27 November 2011

Reflecting on the Title of Rafael Campo's book Landscape With Human Figure

I have been writing for several years now about my predicament of being both queer and rural.  On one hand, I love living where I do.  There is not a thirty mile commute to work in gridlock traffic.  I rarely have to wait in line for more than ten minutes to buy anything.  And there is the endless wonder of the landscape in all four season.  Yesterday, I watched a four point stag pursue a doe through the neighborhood oblivious to cars, people, or front  lawns.

On the other hand, it gets very lonely.  I am the only out gay male in my department at a school of 12,000 students.  My university doesn't have an LGBTQI organizaion, it settles for a Gay-Straight Alliance.  And if I want to go out dancing with other men, then I better be prepared for a ninety mile drive north on a two lane road without shoulders.  But this isn't a post about my desire to dance and cruise other men.

It is getting dark earlier every day and I am anticipating more and more snow.  The weather and the landscape are resuming their annual emphasis on bareness and deprivation.  I can't help but also reflect on the lack of like-minded queers here.  There is no one I can call up and meet for a latte and a gripe session about how every event here is at least 60% or more ally attended.  The events feel more queer friendly than queer once LGBTQ folks become the minority.  But I wonder if I would be any better off in a larger city?

Two Idaho folks have given me this article because they know that I am gay and a poet.  The subject matter is relevant, but the content is not.  I have never been beautiful/fit/fashionable enough to feel like I belonged in mainstream gay (therefore urban) culture.  The elitism and privilege that oozes from every part of this article is appalling.

Idaho folks, please do not think of me like this.

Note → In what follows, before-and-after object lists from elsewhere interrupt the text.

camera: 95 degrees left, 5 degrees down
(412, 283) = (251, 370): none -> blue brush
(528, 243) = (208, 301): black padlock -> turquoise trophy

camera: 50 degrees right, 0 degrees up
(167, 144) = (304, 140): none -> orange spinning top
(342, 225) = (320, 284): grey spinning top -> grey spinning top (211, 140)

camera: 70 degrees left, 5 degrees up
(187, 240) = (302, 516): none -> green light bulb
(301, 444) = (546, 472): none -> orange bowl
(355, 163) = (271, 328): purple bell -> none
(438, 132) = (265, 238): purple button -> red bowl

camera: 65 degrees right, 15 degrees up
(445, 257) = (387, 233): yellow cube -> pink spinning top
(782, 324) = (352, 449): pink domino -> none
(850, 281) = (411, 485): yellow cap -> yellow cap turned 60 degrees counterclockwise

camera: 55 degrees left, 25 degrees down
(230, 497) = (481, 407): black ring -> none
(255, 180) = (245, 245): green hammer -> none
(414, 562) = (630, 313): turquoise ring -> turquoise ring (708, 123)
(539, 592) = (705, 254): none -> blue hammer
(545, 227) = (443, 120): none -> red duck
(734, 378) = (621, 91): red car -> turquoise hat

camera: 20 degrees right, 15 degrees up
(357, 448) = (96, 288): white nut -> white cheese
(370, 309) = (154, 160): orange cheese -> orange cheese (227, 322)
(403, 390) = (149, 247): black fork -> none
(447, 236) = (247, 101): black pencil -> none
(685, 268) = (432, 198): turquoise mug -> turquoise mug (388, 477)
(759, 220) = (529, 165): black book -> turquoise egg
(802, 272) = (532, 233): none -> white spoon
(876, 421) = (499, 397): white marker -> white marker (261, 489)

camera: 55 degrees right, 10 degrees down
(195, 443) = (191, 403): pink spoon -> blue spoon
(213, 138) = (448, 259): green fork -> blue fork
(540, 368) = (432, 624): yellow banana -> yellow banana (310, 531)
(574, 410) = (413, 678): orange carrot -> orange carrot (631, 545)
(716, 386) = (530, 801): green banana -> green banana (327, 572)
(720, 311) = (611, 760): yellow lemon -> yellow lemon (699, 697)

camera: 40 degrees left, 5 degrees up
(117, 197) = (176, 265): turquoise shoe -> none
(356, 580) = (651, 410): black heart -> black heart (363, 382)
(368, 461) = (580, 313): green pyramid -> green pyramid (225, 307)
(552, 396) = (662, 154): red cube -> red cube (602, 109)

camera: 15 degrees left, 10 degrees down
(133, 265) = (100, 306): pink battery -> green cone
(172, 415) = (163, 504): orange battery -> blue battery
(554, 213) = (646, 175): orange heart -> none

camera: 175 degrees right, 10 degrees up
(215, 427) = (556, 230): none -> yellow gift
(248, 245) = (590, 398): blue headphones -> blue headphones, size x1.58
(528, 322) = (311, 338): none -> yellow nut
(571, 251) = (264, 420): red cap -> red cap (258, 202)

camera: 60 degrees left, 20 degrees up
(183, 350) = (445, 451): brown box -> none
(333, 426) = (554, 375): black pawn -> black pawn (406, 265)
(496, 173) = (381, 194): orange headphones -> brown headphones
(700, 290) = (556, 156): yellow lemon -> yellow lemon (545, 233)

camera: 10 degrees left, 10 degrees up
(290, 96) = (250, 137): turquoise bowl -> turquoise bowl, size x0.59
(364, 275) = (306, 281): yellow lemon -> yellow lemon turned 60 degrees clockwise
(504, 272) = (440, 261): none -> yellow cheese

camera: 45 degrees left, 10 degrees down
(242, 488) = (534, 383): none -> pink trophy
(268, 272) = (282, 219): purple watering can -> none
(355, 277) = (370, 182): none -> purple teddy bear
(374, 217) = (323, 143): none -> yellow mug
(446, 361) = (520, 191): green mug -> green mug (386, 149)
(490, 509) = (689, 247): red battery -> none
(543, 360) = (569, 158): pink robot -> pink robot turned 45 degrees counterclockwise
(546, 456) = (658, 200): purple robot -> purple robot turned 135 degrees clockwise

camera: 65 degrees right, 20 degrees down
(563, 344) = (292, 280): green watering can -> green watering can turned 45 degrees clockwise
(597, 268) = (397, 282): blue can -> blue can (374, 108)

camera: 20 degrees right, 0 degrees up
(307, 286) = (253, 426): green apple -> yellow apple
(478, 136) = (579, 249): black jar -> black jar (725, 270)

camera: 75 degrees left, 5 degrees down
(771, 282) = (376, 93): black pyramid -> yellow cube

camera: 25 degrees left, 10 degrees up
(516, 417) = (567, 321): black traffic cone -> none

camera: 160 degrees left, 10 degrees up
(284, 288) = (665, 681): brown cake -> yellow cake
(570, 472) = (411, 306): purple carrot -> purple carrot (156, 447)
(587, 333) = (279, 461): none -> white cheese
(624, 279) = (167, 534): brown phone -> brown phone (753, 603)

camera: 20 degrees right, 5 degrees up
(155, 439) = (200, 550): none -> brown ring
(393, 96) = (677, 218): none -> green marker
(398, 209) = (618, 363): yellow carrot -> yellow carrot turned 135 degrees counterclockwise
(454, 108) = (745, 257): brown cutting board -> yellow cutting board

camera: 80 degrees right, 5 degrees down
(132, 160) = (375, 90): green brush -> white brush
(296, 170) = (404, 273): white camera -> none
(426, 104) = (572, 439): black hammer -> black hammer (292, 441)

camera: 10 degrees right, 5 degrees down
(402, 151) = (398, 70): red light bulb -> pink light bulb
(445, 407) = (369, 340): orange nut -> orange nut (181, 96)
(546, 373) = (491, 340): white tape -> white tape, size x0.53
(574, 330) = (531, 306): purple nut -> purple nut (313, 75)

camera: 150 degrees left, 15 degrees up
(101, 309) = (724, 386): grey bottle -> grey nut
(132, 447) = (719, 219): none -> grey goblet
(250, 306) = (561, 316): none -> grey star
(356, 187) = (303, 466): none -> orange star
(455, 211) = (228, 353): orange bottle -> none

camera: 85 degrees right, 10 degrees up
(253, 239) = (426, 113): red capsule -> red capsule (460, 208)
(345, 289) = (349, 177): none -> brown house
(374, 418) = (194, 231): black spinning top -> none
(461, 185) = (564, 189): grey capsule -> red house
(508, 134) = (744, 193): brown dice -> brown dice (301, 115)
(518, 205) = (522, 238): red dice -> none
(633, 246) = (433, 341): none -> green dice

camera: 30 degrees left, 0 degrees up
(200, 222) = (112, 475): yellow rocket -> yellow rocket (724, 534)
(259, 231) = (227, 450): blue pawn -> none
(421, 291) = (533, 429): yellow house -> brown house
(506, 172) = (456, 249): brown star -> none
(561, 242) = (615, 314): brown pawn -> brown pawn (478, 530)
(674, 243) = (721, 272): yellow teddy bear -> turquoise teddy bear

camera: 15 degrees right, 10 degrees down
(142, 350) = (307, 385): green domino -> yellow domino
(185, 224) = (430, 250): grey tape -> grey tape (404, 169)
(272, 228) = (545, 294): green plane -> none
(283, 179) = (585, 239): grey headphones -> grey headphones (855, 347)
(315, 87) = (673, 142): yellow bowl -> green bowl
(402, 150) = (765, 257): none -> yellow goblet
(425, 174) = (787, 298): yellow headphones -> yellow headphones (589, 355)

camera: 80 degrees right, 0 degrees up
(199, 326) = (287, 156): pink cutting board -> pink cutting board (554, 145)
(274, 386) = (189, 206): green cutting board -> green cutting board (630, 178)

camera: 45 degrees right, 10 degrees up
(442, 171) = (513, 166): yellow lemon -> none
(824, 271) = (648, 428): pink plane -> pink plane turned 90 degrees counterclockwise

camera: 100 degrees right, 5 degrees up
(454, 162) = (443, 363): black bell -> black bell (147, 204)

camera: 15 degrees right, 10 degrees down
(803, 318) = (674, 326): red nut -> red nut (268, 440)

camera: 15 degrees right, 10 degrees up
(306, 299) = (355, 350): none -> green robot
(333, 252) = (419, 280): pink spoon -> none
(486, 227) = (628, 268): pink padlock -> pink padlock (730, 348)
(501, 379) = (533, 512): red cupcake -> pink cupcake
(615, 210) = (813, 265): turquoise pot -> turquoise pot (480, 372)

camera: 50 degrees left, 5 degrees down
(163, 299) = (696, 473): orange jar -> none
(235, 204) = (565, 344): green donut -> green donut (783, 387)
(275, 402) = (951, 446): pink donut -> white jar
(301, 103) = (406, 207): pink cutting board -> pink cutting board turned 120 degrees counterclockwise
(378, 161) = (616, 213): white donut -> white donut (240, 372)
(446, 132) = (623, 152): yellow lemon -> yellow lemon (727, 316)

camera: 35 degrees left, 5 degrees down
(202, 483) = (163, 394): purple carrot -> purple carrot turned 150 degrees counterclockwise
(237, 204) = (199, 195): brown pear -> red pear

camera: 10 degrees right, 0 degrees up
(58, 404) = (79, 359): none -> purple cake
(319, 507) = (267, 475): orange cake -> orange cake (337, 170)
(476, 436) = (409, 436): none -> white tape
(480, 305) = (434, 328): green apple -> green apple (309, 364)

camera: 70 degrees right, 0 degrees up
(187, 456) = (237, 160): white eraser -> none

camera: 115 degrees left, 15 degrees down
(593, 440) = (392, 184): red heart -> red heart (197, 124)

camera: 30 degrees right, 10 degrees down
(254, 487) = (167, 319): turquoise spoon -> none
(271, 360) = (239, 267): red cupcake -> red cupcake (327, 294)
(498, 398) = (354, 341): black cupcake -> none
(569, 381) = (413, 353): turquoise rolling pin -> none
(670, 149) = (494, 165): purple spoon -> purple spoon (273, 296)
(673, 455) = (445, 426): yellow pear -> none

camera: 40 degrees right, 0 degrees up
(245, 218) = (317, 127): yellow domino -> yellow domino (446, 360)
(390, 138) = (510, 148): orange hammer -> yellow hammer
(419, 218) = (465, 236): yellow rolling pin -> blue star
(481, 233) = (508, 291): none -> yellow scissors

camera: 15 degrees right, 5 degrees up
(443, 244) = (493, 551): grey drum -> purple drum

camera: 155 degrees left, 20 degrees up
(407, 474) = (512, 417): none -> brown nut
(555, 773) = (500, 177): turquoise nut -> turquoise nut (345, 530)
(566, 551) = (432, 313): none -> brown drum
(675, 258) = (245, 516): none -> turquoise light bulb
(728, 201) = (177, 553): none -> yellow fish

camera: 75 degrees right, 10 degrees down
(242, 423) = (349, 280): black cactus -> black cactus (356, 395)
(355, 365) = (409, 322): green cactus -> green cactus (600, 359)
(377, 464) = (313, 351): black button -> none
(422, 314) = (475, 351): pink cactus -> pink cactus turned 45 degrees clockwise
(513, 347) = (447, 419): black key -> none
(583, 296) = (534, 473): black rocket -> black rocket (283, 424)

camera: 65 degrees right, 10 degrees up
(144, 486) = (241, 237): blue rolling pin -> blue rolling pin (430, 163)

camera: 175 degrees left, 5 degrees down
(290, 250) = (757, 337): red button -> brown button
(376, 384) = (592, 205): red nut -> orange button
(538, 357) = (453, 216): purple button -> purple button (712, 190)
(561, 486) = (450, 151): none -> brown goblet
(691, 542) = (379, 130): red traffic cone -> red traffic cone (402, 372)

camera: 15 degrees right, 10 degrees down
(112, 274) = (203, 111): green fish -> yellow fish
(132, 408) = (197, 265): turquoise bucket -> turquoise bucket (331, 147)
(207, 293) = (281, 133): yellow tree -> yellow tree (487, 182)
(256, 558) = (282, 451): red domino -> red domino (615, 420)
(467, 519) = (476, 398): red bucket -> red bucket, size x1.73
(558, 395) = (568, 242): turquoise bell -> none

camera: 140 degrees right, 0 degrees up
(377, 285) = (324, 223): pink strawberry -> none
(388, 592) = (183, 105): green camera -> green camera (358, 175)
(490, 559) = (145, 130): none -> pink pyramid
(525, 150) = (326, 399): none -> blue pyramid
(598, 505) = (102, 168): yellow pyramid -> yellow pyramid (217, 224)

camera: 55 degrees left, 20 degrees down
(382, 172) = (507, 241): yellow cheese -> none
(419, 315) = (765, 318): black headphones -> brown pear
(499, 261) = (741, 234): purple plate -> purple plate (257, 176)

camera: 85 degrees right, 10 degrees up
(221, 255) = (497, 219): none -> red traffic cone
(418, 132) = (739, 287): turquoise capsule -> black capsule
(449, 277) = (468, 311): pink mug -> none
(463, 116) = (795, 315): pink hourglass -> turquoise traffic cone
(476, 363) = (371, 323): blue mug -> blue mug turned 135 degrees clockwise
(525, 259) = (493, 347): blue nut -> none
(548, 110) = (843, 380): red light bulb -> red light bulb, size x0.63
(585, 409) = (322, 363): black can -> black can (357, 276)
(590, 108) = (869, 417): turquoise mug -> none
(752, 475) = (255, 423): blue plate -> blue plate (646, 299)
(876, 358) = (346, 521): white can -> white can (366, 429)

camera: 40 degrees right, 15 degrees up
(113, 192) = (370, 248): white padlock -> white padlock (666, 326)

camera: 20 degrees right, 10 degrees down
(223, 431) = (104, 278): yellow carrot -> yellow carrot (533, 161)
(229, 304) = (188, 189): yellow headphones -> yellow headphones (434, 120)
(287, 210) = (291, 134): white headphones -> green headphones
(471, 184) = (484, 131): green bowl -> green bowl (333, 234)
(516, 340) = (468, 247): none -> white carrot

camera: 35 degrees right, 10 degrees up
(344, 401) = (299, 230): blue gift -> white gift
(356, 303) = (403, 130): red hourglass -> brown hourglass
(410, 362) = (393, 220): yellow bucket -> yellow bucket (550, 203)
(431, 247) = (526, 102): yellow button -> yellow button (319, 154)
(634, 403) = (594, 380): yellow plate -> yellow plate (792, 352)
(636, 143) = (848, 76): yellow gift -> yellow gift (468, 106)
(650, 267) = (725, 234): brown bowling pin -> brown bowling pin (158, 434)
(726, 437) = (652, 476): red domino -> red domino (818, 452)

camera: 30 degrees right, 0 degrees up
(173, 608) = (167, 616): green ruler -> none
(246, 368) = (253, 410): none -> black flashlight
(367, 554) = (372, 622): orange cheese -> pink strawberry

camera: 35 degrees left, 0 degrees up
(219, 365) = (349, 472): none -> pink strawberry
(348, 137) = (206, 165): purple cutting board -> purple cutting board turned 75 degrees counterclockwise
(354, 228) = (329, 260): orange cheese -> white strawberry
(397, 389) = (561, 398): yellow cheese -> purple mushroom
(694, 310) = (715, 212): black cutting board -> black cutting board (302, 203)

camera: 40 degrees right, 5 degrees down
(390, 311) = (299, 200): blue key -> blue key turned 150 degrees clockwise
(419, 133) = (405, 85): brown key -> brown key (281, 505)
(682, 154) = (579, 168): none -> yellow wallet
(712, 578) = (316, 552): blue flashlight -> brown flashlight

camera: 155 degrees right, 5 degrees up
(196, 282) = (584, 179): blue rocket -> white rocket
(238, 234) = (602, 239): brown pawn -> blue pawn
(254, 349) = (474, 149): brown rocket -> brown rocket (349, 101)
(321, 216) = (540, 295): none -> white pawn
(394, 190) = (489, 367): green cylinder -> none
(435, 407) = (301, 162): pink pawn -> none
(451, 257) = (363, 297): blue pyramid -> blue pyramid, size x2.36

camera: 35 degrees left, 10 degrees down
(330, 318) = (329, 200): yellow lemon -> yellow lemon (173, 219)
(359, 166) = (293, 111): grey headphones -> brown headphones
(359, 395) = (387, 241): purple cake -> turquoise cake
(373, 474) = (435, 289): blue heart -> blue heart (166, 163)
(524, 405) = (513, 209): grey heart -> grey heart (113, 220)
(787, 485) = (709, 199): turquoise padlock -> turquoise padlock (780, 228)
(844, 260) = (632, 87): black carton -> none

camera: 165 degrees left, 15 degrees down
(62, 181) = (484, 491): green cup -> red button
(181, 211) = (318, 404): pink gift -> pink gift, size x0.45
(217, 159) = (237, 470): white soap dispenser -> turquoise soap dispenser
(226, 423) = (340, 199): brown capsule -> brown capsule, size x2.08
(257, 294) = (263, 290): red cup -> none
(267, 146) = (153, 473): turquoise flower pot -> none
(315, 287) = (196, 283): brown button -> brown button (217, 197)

So I struggle.  I wrestle with what it means to be a radical minded queer in a rural environment.  The internet helps, but it cannot become the entirety of my culture.  No amount of reading of blogs and books will stand in for a diverse and trangressive queer community.  Rural queers are usually told to do one of two things: 1) Move or 2) Create their own community.

The first option refuses to acknowledge that any life other than the urban (or suburban one for that matter) is valid.  The second fails to acknowledge that a community is made up of more than two or three individuals.  

But despite this, some LGBTQ people choose to remain right where they are.  

I loved growing up in rural Montana, but it nearly killed me.  The landscape was heartbreakingly beautiful, but the attitudes of many people who live there were just as heartbreaking.  Some of these issues get dealt with in my forthcoming chapbook, The Geography or Removal due out in February.